So that’s what I’d look like with a luxurious black moustache. Tonight saw the launch of Movember – the month long grow-for-charity fest that is November. This time round the recipients are Prostate Cancer and Men’s Depression; the latter a group I may be joining at the end of the month when my dreams of a full mo are destroyed. (My growing powers are extremely limited.) The best part of the launch were the moasties – toasted cheese and Marmite sandwiches. In commemoration of Movember, Marmite have renamed their product Mo-mite for the month. You’ll start seeing it in supermarkets shortly.
I’ve never participated in Movember before, but when the charities were announced this year I couldn’t say no. My grandfather passed away last year after a short battle with prostate cancer so it’s an issue that’s dear to my heart.

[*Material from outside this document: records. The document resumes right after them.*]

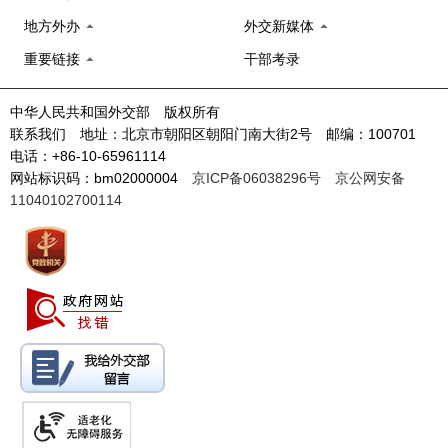
地方外办
外交新媒体
重要链接
干部考录
中华人民共和国外交部 版权所有
联系我们 地址：北京市朝阳区朝阳门南大街2号 邮编：100701
电话：+86-10-65961114
网站标识码：bm02000004
京ICP备06038296号
京公网安备
11040102700114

I plan on raising as much money as possible, and when I find out how to go about it with sponsorship and all I’ll post it up here. $1 from each of you will surely amount to… at least $3?
This handy contraption allows you to see what you’d look like with a full mo and beard. It took the picture of me up top. On the left is another ex-flatmate Harry, on the right is my best good friend Sheida who doesn’t look unlike Borat with that mo.

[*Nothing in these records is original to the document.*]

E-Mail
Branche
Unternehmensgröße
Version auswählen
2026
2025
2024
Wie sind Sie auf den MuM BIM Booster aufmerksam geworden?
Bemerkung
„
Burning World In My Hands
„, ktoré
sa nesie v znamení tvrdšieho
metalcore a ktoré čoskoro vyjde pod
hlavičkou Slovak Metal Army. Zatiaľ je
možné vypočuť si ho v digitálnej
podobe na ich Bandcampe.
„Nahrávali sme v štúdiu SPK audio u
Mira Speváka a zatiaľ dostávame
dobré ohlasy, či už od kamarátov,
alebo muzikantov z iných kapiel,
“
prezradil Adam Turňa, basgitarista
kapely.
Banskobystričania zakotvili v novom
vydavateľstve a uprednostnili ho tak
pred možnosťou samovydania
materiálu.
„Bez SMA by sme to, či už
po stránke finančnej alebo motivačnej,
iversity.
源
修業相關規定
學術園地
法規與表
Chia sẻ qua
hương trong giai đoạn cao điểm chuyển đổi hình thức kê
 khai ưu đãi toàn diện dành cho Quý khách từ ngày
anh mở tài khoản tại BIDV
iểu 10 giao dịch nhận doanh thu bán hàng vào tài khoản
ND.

All attendees at the mo-launch had to give the following pledge to participate:
FROM THIS TIME FORWARD,
UNDER THE GREAT MOUSTACHE,
I PLEDGE MY COMMITMENT TO MOVEMBER,
THE MO AND ITS PEOPLE,
WHOSE MALE HEALTH BELIEFS I SHARE.
I SWEAR I WILL BEAR TRUE ALLEGIANCE TO THE MO,
AND THAT I WILL FAITHFULLY TALK ABOUT MY HEALTH,
AND FULFILL MY DUTIES AS A CITIZEN OF MOVEMBER,
UNITED WE BELIEVE MOVEMBER.
I urge all my fellow men to grow the mo for Movember and raise some money for a very good cause. I’ll chronicle my (feeble) progress over the month to give you some inspiration!